Conduite sous stupéfiantsAprès l’affaire Palmade, l’État français veut durcir le ton
Le ministre français de l’Intérieur Gérald Darmanin a évoqué dimanche la possibilité de durcir les sanctions envers les conducteurs sous l’emprise de stupéfiants.
Annonce avec ou sans lendemain? Gérald Darmanin s’est prononcé dimanche pour un retrait des 12 points du permis en cas de conduite sous stupéfiants, mais aussi d’alcool, et l’introduction de la qualification d’«homicide routier», ce qui laisse dubitatifs les défenseurs des victimes.
Le ministre de l’Intérieur a fait cette annonce dans le «JDD», neuf jours après l’accident provoqué par l’humoriste Pierre Palmade sous l’emprise de la cocaïne et dans lequel trois personnes ont été grièvement blessées, dont une femme enceinte qui a perdu son bébé de six mois.
Six points sur le permis
En visite en Corse, Gérald Darmanin a ensuite précisé dans l’après-midi vouloir «être beaucoup plus dur avec ceux qui conduisent sous l’emprise de drogues, de stupéfiants ou d’alcool bien évidemment». «La perte du permis n’est automatique qu’en récidive aujourd’hui», a pointé le ministre.
Actuellement, la conduite sous l’usage de stupéfiants est sanctionnée de la perte de six points. Des peines complémentaires peuvent aussi entraîner une suspension du permis pour une durée maximale de trois ans et une annulation du permis, avec trois ans maximum d’interdiction de demander un nouveau permis.

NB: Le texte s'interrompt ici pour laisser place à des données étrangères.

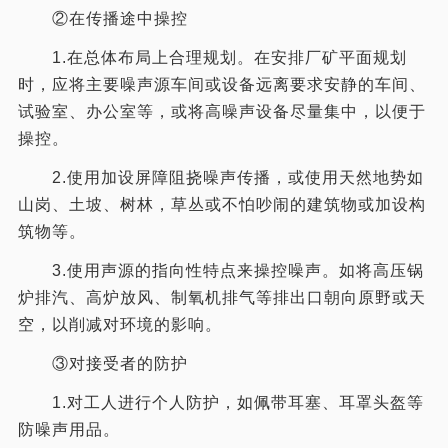
②在传播途中操控
1.在总体布局上合理规划。在安排厂矿平面规划
时，应将主要噪声源车间或设备远离要求安静的车间、
试验室、办公室等，或将高噪声设备尽量集中，以便于
操控。
2.使用加设屏障阻挠噪声传播，或使用天然地势如
山岗、土坡、树林，草丛或不怕吵闹的建筑物或加设构
筑物等。
3.使用声源的指向性特点来操控噪声。如将高压锅
炉排汽、高炉放风、制氧机排气等排出口朝向原野或天
空，以削减对环境的影响。
③对接受者的防护
1.对工人进行个人防护，如佩带耳塞、耳罩头盔等
防噪声用品。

«Rendre obligatoire la visite médicale»
Gérald Darmanin veut également «rendre obligatoire la visite médicale de tout consommateur avéré de drogue, pour qu’il soit autorisé à conduire s’il se soigne», et dit par ailleurs travailler «avec Eric Dupond-Moretti pour renommer en "homicide routier" les accidents mortels dus à la drogue et à l’alcool».
Le ministre de l’Intérieur, qui a rappelé sa volonté d’arrêter de retirer des points pour les excès de vitesse inférieurs à 5 km/h, a souligné qu’«environ 600 personnes meurent chaque année dans des accidents de la route liés aux stupéfiants» et qu’un total de 800’000 contrôles routiers «contre la drogue» ont eu lieu en 2022, «soit le double des années précédentes». Il a promis qu’il y en aurait «un million cette année».

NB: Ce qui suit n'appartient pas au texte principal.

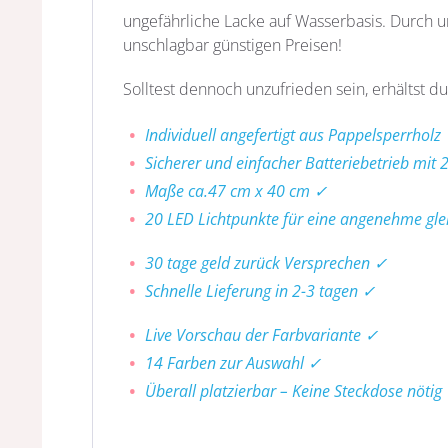
ungefährliche Lacke auf Wasserbasis. Durch un
unschlagbar günstigen Preisen!
Solltest dennoch unzufrieden sein, erhältst du
Individuell angefertigt aus Pappelsperrholz
Sicherer und einfacher Batteriebetrieb mit 
Maße ca.47 cm x 40 cm ✓
20 LED Lichtpunkte für eine angenehme gl
30 tage geld zurück Versprechen ✓
Schnelle Lieferung in 2-3 tagen ✓
Live Vorschau der Farbvariante ✓
14 Farben zur Auswahl ✓
Überall platzierbar – Keine Steckdose nötig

Débat sur l’«homicide routier»
Ces annonces ont été accueillies avec circonspection par les associations et avocats de victimes de la route. Pour Vincent Julé Parade, avocat spécialisé dans le domaine, «le retrait des 12 points et la visite médicale, ça paraît une bonne idée quand on sait que les consommateurs de stupéfiants se disent eux-mêmes malades, une visite médicale semblerait être une bonne chose».
«Mais il faut aller jusqu’au bout. Il faut que ça suive côté alcool, c’est la deuxième cause d’accidents, c’est aussi une addiction», souligne l’avocat auprès de l’AFP. «Tout ça, c’est bien mais espérons que ce n’est pas seulement un effet d’annonces. Depuis qu’il est en poste, on n’a pas beaucoup entendu Gérald Darmanin sur la sécurité routière», a noté Me Julé Parade.
«Il y a un vrai sujet sur la table»
Même réserve pour le président de la Ligue contre la violence routière. «On a l’impression que le ministre de l’Intérieur souhaite enfin parler de sécurité routière. Il y a un vrai sujet sur la table malgré toutes les reculades récemment sur les radars urbains, la suppression du retrait des points pour les petits excès de vitesse», a déclaré à l’AFP Jean-Yves Lamant.
«Ça fait dix ans que l’accidentalité ne change pas, il y a 3500 morts par an, ça n’a pas du tout évolué. Notre message est assez clair: il faut changer de baromètre, ce n’est plus l’acceptabilité, mais l’accidentalité. Et l’objectif à atteindre est zéro mort en 2050», martèle Jean-Yves Lamant pour qui «l’homicide routier est un vrai débat».
Sur ce sujet, Me Julé Parade estime que «ce que propose Gérald Darmanin c’est d’appeler une chose par son nom, c’est changer la sémantique, mais le quantum de la peine ne pourra pas bouger». «La peine maximum est de 10 ans (d’emprisonnement) en matière de délit routier en France. Depuis 20 ans que la loi a été durcie, à ma connaissance, le maximum de 10 ans n’a jamais été prononcé en France. Le maximum que j’ai rencontré est 7 ans, et avec sursis», déplore Me Julé Parade.